53 Есть чувство и есть смысл чувства. Единое душевное состояние содержит в себе эти оба компонента в разной пропорции. Например, одна и та же по интенсивности и характеру боль может иметь разный смысл и, соответственно, по-разному переноситься. В недавней работе (Василюк, 1997б) мне довелось описать случай психотерапевтического купирования зубной боли, где был использован тот факт, что болевые ощущения до и после посещения зубного врача разительно отличаются по переносимости (хотя могут быть равными по интенсивности) вследствие различий в их смысле. После стоматологических манипуляций боль сравнительно легко переносима из-за того, что ее смысл — «все уже позади». На уровне ощущения боли (вне ее смысла) человек испытывает мучения, на уровне смысла боли он страдает. Мучение — это переживание бессмысленной боли, или бессмысленное переживание боли, в мучении умерщвляются сознание и воля, стирается личность; страдание же, напротив, — это взыскующее смысла переживание боли, душевный труд, выстаивая в котором, личность таинственным образом возрождается и растет. С точки зрения этих определений мученичество как духовный подвиг в своей психологической сути есть не количество и интенсивность перенесенных мук, а — победа над мукой, в качественном отношении высший тип страдания, который характеризуется предельным доминированием смысла над силой боли, победой смысла над силой. Эти различения позволяют предложить формулу сверхзадачи психотерапии: психотерапия не призвана избавлять человека от страдания, ее миссия в том, чтобы помочь ему превратить муку в страдание и — перестрадать. (Схожего понимания придерживается Т.П. Гаврилова, беседа с которой помогла уточнить эти формулировки.)


Второй путь хоть и пытается внести в переживание смысл, но в своей шаблонной правильности проходит мимо конкретной живой души, игнорирует уникальную жизненную правду, хочет заменить нормой творческую работу личности и тем самым тоже предоставляет реальное переживание самому себе, оставляет его без просветляющего и оживляющего влияния.
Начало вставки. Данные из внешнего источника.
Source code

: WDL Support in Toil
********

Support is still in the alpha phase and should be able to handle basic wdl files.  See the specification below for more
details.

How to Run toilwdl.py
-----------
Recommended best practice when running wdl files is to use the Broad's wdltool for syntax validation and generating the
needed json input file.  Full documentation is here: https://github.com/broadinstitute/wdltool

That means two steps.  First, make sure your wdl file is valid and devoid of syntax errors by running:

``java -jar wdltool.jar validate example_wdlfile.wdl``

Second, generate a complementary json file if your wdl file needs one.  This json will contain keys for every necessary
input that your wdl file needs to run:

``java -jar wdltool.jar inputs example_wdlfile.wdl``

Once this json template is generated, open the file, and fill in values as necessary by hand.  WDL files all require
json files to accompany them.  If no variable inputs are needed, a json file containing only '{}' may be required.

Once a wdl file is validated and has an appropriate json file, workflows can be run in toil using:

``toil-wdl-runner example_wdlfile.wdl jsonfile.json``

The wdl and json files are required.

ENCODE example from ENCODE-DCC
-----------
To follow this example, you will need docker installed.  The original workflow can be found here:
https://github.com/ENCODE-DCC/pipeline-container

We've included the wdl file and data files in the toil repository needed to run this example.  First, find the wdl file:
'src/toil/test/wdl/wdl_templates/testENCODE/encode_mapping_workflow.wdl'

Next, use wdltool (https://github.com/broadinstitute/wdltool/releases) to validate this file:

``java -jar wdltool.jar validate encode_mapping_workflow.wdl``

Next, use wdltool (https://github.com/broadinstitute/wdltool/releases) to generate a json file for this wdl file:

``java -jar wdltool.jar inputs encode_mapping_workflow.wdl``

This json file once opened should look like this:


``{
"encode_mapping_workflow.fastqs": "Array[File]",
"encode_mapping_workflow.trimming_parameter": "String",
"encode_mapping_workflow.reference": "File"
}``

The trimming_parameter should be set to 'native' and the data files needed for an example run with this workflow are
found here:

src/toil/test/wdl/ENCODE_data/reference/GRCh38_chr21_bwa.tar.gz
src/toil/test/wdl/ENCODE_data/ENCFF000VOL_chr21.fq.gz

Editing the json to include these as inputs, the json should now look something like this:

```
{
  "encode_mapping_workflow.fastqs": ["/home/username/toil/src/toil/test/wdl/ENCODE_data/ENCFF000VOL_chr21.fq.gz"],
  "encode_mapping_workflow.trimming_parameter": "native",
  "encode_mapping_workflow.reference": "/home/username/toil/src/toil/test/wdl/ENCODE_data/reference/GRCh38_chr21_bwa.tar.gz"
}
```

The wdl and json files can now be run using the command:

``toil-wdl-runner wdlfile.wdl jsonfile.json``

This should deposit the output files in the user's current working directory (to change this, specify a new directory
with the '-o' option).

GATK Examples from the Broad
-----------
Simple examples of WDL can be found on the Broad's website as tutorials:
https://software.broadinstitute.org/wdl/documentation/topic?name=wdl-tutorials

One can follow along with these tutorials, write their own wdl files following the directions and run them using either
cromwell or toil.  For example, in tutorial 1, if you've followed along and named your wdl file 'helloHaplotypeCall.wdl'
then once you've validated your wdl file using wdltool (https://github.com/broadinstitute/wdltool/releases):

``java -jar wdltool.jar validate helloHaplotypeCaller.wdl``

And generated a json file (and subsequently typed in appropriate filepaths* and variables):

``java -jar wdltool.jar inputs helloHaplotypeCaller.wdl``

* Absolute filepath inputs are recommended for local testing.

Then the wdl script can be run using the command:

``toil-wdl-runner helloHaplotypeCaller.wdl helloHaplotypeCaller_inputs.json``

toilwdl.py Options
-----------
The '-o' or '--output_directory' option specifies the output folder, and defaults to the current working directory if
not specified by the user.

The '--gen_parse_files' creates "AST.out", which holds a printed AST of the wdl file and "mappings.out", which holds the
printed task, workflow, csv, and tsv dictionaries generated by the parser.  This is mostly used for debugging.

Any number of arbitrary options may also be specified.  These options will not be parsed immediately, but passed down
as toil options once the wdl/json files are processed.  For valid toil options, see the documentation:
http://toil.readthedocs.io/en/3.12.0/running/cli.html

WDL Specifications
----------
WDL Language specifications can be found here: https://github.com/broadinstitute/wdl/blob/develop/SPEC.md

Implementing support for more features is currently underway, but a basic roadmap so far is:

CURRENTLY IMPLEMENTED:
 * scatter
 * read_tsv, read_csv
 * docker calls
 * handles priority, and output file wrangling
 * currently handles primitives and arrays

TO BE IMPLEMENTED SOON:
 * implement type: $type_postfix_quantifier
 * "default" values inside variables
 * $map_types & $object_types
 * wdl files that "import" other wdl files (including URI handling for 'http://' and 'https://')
Обе эти стратегии замыкают человека внутри своего переживания, а в самом переживании приостанавливают живой ток внутренней смысловой работы, обе — мертвят переживание.

Молитвенное же вопрошание о смысле, реализуя третью стратегию, во-первых, сублимирует переживание, то есть совершает «возгонку» отвердевающих чувств уже одним тем, что душа возгревается ожиданием смысла, взысканием его; во-вторых, энергизирует переживание, то есть стимулирует его деятельную, активную природу, и, в-третьих, синергизирует переживание, то есть освобождает его от самозамкнутости, от самодовления и открывает навстречу со-работничеству, совместному смысловому поиску, со-переживанию, возбуждает в нем готовность к встрече с новыми, неведомыми смыслами.